Congrats to Dr. Chelhwon Kim!

Date: 
Friday, October 14, 2016

Chelhwon, a longtime member of the UCSC Computer Vision Lab, successfully defended his PhD thesis.

He is new already at work in his new job at FXPAL. Congrats Chelhwon! We will miss you!

Here is the abstract of Chelhwon's thesis:

Indoor Manhattan Spatial Layout Recovery From Monocular Videos

Traditional Structure-from-Motion (SfM) is hard in indoor environments with only a few detectable point features. These environments, however, have other useful characteristics: they often contain severable visible lines, and their layout typically conforms to a Manhattan world geometry.

In this thesis, I present a novel approach for structure and motion computation in a Manhattan layout from monocular videos. Unlike most SfM algorithms that rely on point feature matching, only line matches are considered in this work. This may be convenient in indoor environment characterized by extended textureless walls, where point features may be scarce.
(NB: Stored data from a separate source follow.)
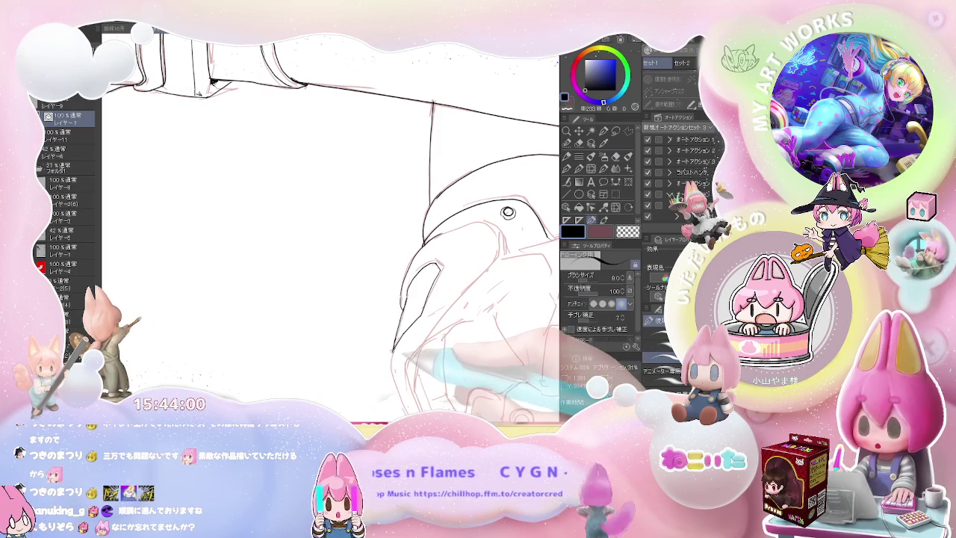
scroll(328, 224, down, 3)
scroll(329, 224, down, 3)
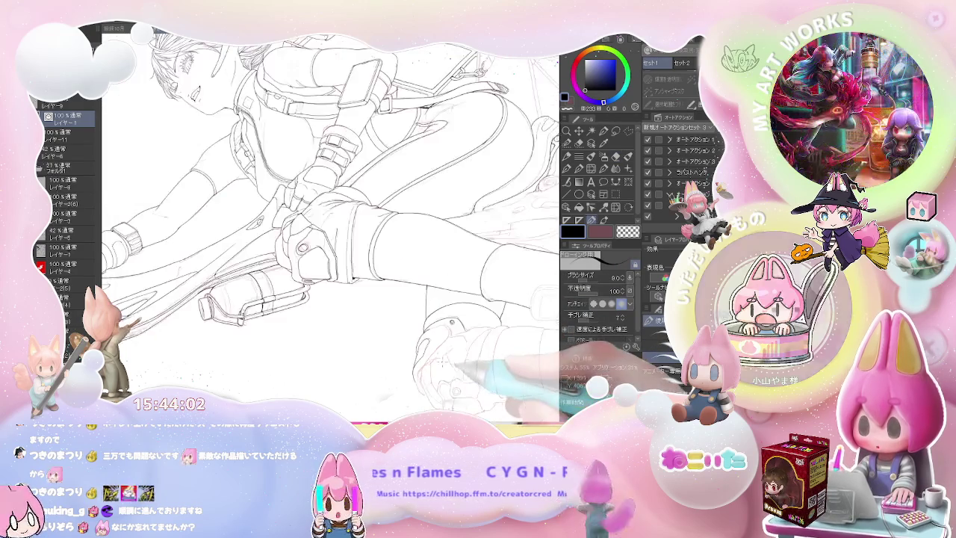
drag(462, 362, 439, 327)
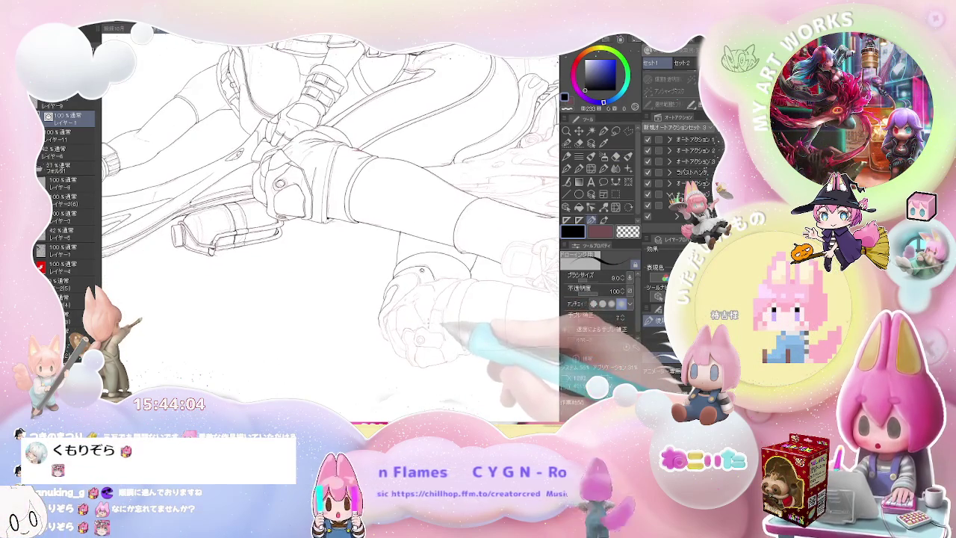
scroll(422, 326, up, 3)
scroll(373, 336, up, 3)
scroll(313, 343, up, 3)
scroll(254, 355, up, 2)
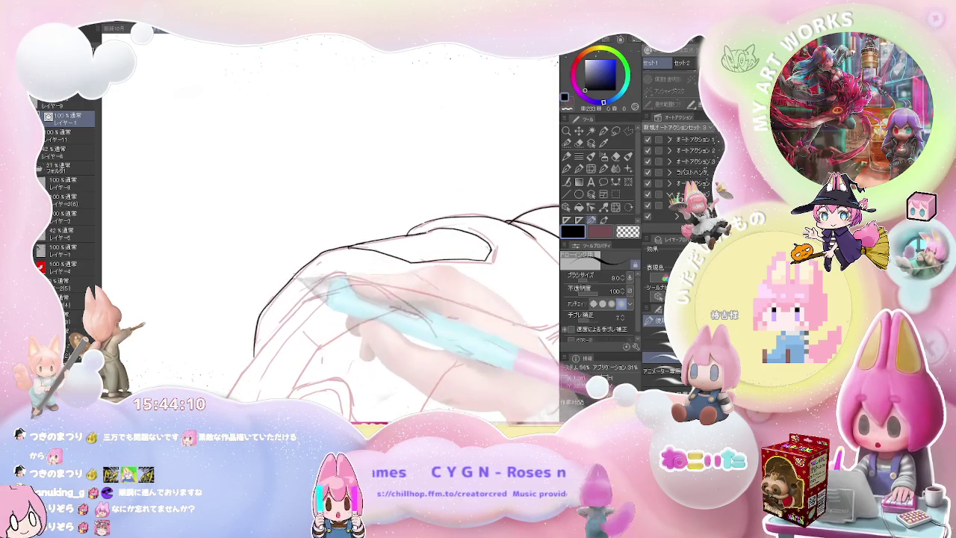
drag(253, 357, 327, 250)
scroll(336, 261, down, 3)
scroll(336, 262, down, 2)
scroll(336, 261, down, 2)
The proposed system relies on the notion of "characteristic lines", which are invariants of two views of the same parallel line pairs on a surface of known orientation. Finding coplanar sets of lines becomes a problem of clustering characteristic lines (CL), which can be accomplished using a modified mean shift procedure. The CL algorithm is fast and robust, and computationally light and produces good results in real world situations.

The CL algorithm is extended to the case of multiple views for the analysis of videos from a monocular camera. I present a novel multi-view CL technique that looks for clusters of vectors formed by characteristic lines over multiple view pairs. This technique requires individual lines to be tracked across multiple views; an algorithm for reliable line matching between two frames leading to the formation of "line chains" across multiple frames is presented here. Cluster centers of multi-view characteristic lines represent estimates of the camera motion between any two views, normalized by the distance from a planar surface of the first camera location in the pair. This information is passed on to a modified "least unsquared deviations" (LUD) algorithm that computes the global camera motion. Finally, I introduce a new technique for planar fitting of the reconstructed lines that makes explicit use of the Manhattan world geometry.